Intel 仅权重量化

使用 Intel Extension for Transformers Pipelines 对 Huggingface 模型进行仅权重量化

Hugging Face 模型可以通过WeightOnlyQuantPipeline类。

Hugging Face Model Hub 在一个在线平台上托管了超过 120k 个模型、20k 数据集和 50k 个演示应用程序（Spaces），所有这些应用程序都是开源和公开可用的，人们可以在其中轻松协作和共同构建 ML。

这些可以通过这个本地管道包装器类从 LangChain 调用。

要使用transformerspython 软件包，以及 pytorch、intel-extension-for-transformers。

%pip install transformers --quiet
%pip install intel-extension-for-transformers

模型加载

可以通过使用from_model_id方法。模型参数包括WeightOnlyQuantConfig类intel_extension_for_transformers。

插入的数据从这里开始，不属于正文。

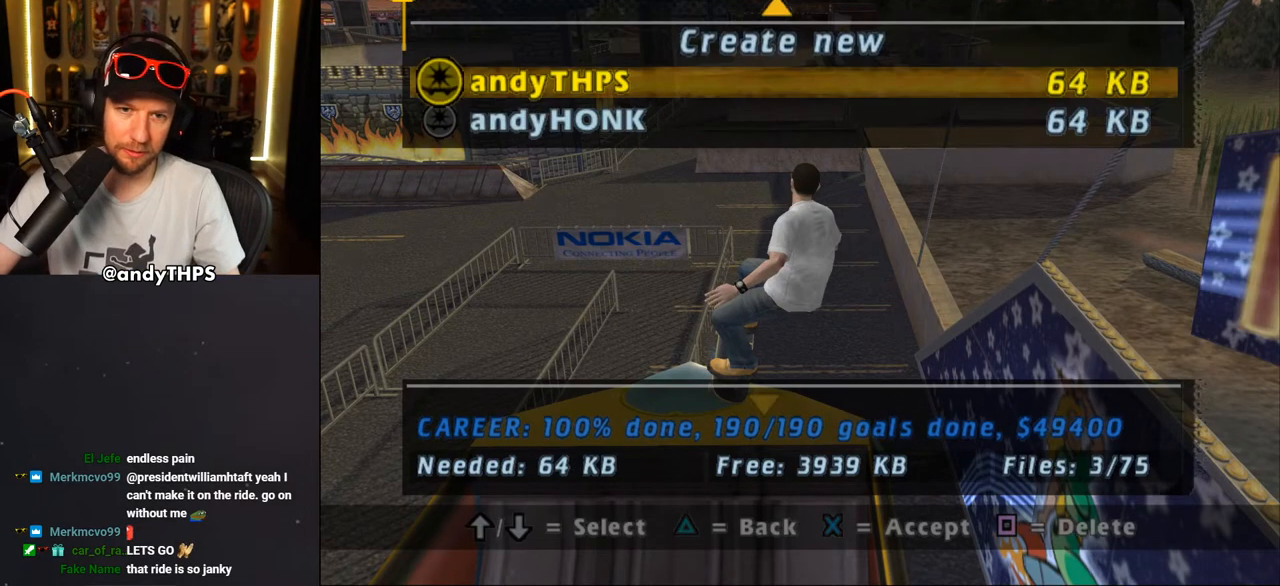
{"buttons": [], "left_stick": "center", "right_stick": "center", "events": [[117, "left_stick", "down"], [217, "left_stick", "center"]]}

from intel_extension_for_transformers.transformers import WeightOnlyQuantConfig
from langchain_community.llms.weight_only_quantization import WeightOnlyQuantPipeline

conf = WeightOnlyQuantConfig(weight_dtype="nf4")
hf = WeightOnlyQuantPipeline.from_model_id(
    model_id="google/flan-t5-large",
    task="text2text-generation",
    quantization_config=conf,
    pipeline_kwargs={"max_new_tokens": 10},
)

API 参考：WeightOnlyQuantPipeline

它们也可以通过传入现有的transformers管道直接

from intel_extension_for_transformers.transformers import AutoModelForSeq2SeqLM
from transformers import AutoTokenizer, pipeline

model_id = "google/flan-t5-large"
tokenizer = AutoTokenizer.from_pretrained(model_id)
model = AutoModelForSeq2SeqLM.from_pretrained(model_id)
pipe = pipeline(
    "text2text-generation", model=model, tokenizer=tokenizer, max_new_tokens=10
)
hf = WeightOnlyQuantPipeline(pipeline=pipe)

Create Chain （创建链）

将模型加载到内存中后，您可以编写它，并提示形成一个链。

from langchain_core.prompts import PromptTemplate

template = """Question: {question}

Answer: Let's think step by step."""
prompt = PromptTemplate.from_template(template)

chain = prompt | hf

question = "What is electroencephalography?"

print(chain.invoke({"question": question}))

API 参考：PromptTemplate

CPU 推理

现在 intel-extension-for-transformers 仅支持 CPU 设备推理。将很快支持 intel GPU。在具有 CPU 的机器上运行时，您可以指定device="cpu"或device=-1参数将模型放在 CPU 设备上。默认为-1进行 CPU 推理。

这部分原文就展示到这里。